The PH.D. I earned in my sleep

Stress dreams are a reflection of the seen and unseen stress of our waking lives. In general they are not fantasies set in unreal landscapes cavorting with mystical animals. Stress dreams too often are a photocopy of the days – a little blurred, lacking detail, washed out colors but intensified reactions, complex inner narratives, and all the stress collected in the crevices and edges. When I was a child the recurring plot was of men dressed as bees chasing and threatening to eat me; there was no great bee trauma or chase, it was the compression of my child’s mind collection of stressful possibilities. We all have our own versions.

For the past years my dream state has enrolled me in a doctorate program in a high level participatory action research project to better understand the lived reality of high school. The premise is that I have re-enrolled at my high school to do undercover research – to relive high school with the foreknowledge of age and academic research. Would I make different decisions: be a cheerleader at the football game, be better at math class, get perfect grades; all seemingly plausible seeing as I had already gained my degree. The overwhelming need to prove myself satiates every interaction in these dreams.

This stress dream is not some sort of PTSSD from my high school days, it is because I chose to work as a teacher at the same high school I attended. Nine years after I swore I would never come back, I signed a contract to follow the same schedule, in the same building, with some of the same teachers.

My subconscious took this as opportunity to let me work through as many sediments that may lay untended.

In high school I was an art kid, punk rocker, debate team captain, know-it-all. I was not popular, nor unpopular, just not part of the mainstream of my peers’ world. The idea of becoming a teacher, nonetheless at the same oppressive building, would have enraged me at sixteen. This background is critical. Some people love high school, some people envision themselves as teachers at a young age, some people live to please the authorities – I was none of these.

I offer this framework before positing the core thesis of this essay – LET IT GO.

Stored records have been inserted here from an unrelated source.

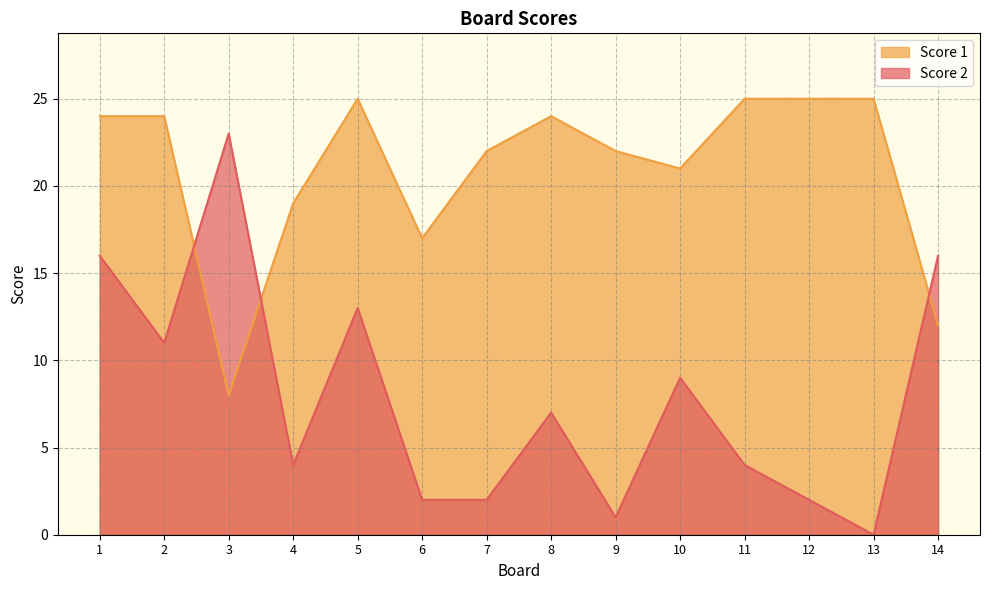

The Score 2 series shows 0 at 13. True or false?

True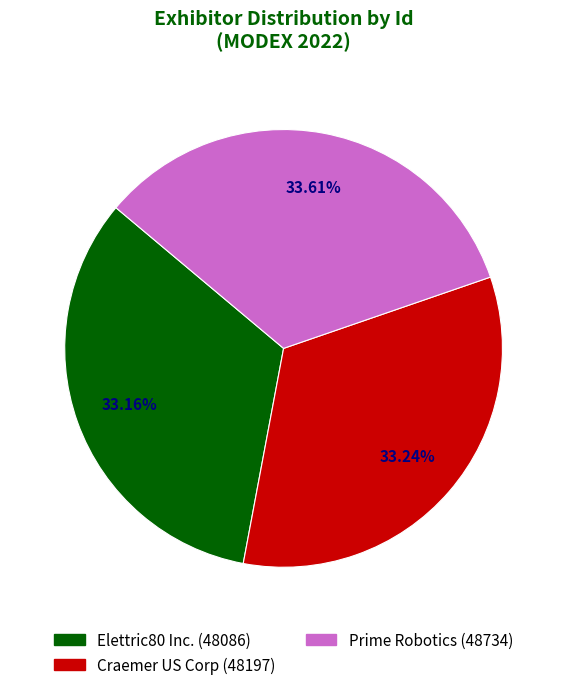

To the nearest percent, what is the average slice percentage?

33%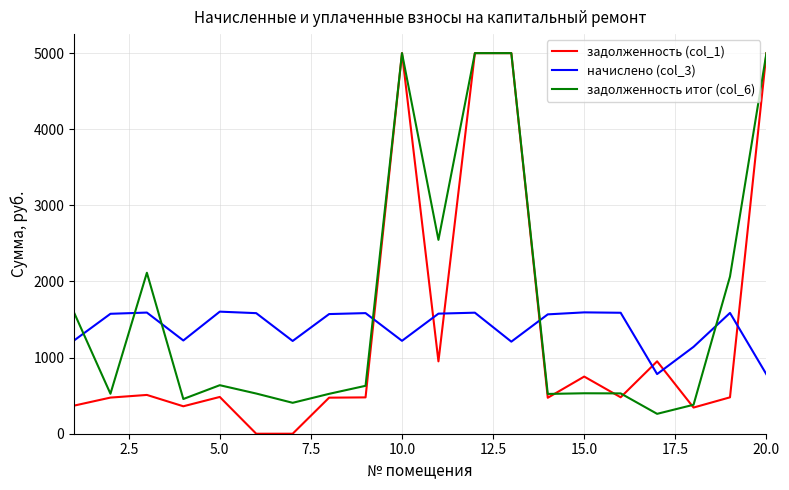

True or false: начислено (col_3) and задолженность итог (col_6) cross at least once.

True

In conversations with most people I hear about the ordeal they associate with high school. They felt or were told they were ugly, no one liked them, this teacher picked on them, this football player tormented them. Now I leave it to the professionals to assess where the line is between the general trauma of being a teenager and the actual traumas that people can experience. But in general I can say that high school is awful for most people. Our adolescent brains have to filter and file the world, and the first layer of that protection is to imprint any possible dangers deep into our consciousness. The teenage years are the intersection of the most chaotic components – how society sees you, how you want to see yourself, how your peers see you, the body that you see in the mirror each day, the chemicals that dominate, with all the fears and dreams. But in the timeline of a life, it is a very small amount of years.

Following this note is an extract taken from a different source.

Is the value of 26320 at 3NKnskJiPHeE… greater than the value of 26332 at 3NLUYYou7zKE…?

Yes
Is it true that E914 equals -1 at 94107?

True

It does not define you, does not have to frame your choices, does not need to haunt you – it is the jumping off point for evolution. Do not get trapped in that time. Learn new coping skills. Realize that everyone at that time was their own chaotic tornado, but now you get to exist in the world of adults.

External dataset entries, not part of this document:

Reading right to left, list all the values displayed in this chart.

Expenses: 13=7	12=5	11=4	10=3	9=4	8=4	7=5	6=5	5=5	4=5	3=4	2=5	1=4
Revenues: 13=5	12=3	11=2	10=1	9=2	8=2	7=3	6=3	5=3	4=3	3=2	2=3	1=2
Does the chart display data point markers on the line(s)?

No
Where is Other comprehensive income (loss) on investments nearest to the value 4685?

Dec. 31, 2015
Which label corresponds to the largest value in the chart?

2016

Being the adult in those same rooms, with a group of teens, helped me to see so clearly what of my past was specific and how most of it was general to being a teenager. Talking to a fifteen year old is to see the world through reverse binoculars, where they feel as if everyone is looking closely at them.  Those conversations tailspin at increasing speeds until they are convinced the choice of a class will determine their profession.

The confirmation of this has come from talking with adults about what they remember from high school – a myopic mess with their lives as the whole world. And if in talking I suggest their conclusions are not the whole story, they get defensive and angry. I am certain that had I not earned that PH.D in my sleep, I also would never concede that high school was not a game set out to torment me. So I offer, from my conscious mind, my subconscious reflections, my academic reading, and my hundreds of conversations with teenagers, the best thing is to leave it behind, don’t drag it around for eternity.